● **Passage to read**:
------------

Skip to main content

Overview

rLLM supports training Vision-Language Models (VLMs) on tasks that combine images and text. This guide shows you how to work with multimodal inputs, handle image preprocessing, and configure VLM training.

Supported Models

rLLM works with any VLM that follows the HuggingFace API:
  • LLaVA variants (LLaVA-1.5, LLaVA-NeXT)
  • Qwen-VL series
  • Phi-3-Vision
  • Other HuggingFace VLMs
The framework handles image encoding automatically via the model’s processor.

Quick Start

Basic VLM Training Example

Here’s a complete example using Qwen-VL for geometry problems:
import hydra
from examples.geo3k.geo3k_workflow import Geo3KWorkflow
from rllm.data.dataset import DatasetRegistry
from rllm.rewards.reward_fn import math_reward_fn
from rllm.trainer.agent_trainer import AgentTrainer

@hydra.main(
    config_path="pkg://rllm.trainer.config",
    config_name="agent_ppo_trainer",
    version_base=None
)
def main(config):
    # Load multimodal dataset
    train_dataset = DatasetRegistry.load_dataset("geo3k", "train")
    test_dataset = DatasetRegistry.load_dataset("geo3k", "test")
    
    # Configure VLM
    config.actor_rollout_ref.actor.model.path = "Qwen/Qwen2-VL-7B-Instruct"
    config.data.return_multi_modal_inputs = True  # Enable image inputs
    
    # Create trainer with workflow
    trainer = AgentTrainer(
        workflow_class=Geo3KWorkflow,
        workflow_args={
            "reward_function": math_reward_fn,
        },
        config=config,
        train_dataset=train_dataset,
        val_dataset=test_dataset,
    )
    
    trainer.train()

------------

● **Task**:
Carry on the rLLM guide on image-and-text tasks from the point where it stops. This material has no connection to the rLLM guide.

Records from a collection

------------

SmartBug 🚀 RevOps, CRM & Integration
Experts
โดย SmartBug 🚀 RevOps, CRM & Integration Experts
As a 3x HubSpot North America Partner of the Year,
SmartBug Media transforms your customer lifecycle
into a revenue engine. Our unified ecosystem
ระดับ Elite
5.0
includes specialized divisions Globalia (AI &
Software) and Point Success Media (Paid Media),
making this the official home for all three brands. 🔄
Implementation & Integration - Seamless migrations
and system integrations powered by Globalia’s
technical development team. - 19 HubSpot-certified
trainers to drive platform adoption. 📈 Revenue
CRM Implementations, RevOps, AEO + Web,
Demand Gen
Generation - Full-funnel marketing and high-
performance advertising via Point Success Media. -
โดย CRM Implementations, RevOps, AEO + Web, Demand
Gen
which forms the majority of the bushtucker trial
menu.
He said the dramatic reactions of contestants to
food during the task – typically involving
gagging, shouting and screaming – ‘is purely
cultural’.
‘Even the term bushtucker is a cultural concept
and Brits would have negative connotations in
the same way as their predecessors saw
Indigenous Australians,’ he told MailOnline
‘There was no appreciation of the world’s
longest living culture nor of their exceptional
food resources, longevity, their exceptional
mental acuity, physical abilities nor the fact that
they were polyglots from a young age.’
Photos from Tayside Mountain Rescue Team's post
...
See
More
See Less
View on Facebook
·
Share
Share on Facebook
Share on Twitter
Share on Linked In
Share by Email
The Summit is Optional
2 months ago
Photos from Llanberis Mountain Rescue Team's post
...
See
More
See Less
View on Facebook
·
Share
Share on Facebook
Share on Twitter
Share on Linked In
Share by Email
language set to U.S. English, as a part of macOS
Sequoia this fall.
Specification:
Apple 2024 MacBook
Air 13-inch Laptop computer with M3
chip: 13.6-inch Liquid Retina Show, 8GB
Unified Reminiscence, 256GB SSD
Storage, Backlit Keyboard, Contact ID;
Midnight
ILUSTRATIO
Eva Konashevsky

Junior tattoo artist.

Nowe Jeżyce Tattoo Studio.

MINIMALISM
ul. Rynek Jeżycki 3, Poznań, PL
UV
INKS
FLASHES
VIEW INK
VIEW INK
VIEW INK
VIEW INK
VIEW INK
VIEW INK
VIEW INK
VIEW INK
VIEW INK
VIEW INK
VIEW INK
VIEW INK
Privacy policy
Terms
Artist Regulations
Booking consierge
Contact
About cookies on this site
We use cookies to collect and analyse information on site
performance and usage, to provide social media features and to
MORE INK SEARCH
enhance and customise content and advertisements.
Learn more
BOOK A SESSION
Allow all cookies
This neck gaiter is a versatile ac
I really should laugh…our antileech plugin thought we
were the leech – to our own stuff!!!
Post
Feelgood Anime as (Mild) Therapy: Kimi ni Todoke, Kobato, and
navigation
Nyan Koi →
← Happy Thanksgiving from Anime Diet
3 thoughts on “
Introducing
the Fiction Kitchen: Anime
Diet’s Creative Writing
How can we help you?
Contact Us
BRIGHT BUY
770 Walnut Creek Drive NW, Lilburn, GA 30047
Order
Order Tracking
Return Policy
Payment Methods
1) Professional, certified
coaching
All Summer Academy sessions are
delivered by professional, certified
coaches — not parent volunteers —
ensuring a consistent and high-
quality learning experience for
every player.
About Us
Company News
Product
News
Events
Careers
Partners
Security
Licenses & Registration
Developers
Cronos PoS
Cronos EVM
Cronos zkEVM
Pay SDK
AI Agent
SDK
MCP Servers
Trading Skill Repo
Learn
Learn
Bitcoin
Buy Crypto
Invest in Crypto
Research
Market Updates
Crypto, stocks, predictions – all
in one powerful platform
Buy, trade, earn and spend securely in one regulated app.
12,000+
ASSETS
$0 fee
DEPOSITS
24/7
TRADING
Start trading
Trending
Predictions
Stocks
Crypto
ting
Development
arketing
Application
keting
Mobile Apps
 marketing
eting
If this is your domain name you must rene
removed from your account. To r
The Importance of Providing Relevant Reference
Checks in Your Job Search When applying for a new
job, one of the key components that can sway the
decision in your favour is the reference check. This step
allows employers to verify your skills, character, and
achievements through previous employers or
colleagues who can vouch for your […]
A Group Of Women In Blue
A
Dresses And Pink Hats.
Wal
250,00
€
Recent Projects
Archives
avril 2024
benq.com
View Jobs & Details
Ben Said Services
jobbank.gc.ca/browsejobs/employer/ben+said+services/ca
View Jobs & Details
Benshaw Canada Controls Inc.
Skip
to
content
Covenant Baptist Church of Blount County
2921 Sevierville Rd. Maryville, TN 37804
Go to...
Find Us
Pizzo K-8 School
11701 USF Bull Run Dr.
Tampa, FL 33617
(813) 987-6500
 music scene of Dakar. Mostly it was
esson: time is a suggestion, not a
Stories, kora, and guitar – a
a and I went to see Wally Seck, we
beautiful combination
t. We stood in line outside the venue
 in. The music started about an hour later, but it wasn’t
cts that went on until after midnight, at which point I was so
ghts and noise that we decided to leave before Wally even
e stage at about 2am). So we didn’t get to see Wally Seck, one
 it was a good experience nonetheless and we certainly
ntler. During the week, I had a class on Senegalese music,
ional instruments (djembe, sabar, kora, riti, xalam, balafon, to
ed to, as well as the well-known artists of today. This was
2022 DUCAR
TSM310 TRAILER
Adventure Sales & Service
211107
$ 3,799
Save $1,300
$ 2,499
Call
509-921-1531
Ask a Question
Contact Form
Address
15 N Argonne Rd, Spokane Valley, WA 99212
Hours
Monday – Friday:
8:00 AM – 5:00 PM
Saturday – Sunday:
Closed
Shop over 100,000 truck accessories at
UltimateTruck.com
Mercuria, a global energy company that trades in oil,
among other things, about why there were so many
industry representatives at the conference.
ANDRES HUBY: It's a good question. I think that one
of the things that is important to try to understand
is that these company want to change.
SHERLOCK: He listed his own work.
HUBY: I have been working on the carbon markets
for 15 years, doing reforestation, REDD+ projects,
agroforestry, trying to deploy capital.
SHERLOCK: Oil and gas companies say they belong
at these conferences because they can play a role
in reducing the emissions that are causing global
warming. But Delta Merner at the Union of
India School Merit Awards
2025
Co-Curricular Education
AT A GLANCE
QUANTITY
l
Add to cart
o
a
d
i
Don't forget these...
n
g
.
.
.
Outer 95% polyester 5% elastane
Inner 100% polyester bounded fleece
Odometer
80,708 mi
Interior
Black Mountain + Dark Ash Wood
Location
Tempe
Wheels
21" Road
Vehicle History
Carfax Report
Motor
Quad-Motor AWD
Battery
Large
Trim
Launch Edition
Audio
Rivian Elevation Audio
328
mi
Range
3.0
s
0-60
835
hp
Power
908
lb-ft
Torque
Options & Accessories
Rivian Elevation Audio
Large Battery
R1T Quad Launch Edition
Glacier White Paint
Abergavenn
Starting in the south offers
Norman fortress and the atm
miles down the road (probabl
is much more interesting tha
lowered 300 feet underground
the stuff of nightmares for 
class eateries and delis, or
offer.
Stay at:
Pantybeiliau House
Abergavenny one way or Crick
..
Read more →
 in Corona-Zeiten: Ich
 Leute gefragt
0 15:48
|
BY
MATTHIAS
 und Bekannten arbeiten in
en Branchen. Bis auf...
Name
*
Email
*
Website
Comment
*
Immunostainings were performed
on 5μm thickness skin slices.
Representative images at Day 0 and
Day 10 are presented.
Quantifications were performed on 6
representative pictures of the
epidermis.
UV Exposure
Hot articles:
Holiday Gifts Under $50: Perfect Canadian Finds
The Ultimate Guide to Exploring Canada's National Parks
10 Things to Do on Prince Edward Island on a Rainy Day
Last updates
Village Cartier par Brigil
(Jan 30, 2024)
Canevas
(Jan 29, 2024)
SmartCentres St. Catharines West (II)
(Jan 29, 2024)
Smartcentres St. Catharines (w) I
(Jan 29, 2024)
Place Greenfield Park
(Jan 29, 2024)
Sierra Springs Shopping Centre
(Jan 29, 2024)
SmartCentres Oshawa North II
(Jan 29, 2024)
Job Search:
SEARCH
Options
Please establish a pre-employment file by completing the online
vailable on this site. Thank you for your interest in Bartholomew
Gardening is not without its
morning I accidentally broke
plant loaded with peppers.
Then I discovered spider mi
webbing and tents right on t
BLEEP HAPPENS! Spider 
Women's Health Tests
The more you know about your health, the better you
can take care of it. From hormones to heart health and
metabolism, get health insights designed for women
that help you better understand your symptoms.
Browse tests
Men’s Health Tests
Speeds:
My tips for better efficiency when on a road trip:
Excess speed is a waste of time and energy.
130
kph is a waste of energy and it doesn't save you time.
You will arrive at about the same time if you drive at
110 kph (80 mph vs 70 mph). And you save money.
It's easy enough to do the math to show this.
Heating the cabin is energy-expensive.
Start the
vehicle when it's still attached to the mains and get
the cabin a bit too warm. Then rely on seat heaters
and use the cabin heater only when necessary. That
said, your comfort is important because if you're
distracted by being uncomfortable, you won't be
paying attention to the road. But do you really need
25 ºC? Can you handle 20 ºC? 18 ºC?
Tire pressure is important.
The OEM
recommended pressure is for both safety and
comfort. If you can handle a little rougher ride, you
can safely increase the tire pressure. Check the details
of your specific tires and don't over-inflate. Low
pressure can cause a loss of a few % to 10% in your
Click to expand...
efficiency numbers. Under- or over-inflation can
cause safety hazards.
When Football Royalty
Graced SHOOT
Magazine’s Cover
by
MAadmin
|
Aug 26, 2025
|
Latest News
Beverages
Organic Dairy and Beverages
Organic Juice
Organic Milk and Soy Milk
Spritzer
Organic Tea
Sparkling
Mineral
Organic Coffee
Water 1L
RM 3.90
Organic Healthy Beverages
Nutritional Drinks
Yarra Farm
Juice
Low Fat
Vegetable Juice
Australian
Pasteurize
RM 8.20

------------

● **Answer section**:
if __name__ == "__main__":
    main()
Adapted from examples/geo3k/train_geo3k.py:9.

Data Format

Dataset Structure

VLM datasets must include image data:
{
    "question": "What is the area of triangle ABC?",
    "image": <PIL.Image.Image>,  # or bytes or base64 string
    "ground_truth": "24",
    "data_source": "geo3k"
}

Supported Image Formats

  1. PIL Image (recommended):
from PIL import Image

task = {
    "question": "...",
    "image": Image.open("path/to/image.jpg")
}
  1. Bytes:
task = {
    "question": "...",
    "image": {"bytes": open("path/to/image.jpg", "rb").read()}
}
  1. Multiple images:
task = {
    "question": "...",
    "images": [Image.open("img1.jpg"), Image.open("img2.jpg")]
}

Workflow Implementation

1

Create VLM workflow

Subclass Workflow to handle multimodal inputs:
from rllm.workflows.workflow import Workflow, TerminationEvent, TerminationReason
from rllm.agents.agent import Episode, Trajectory, Step, Action
from PIL import Image
from io import BytesIO

class Geo3KWorkflow(Workflow):
    def __init__(self, rollout_engine, reward_function=None, **kwargs):
        super().__init__(rollout_engine, **kwargs)
        self.agent = SimpleAgent()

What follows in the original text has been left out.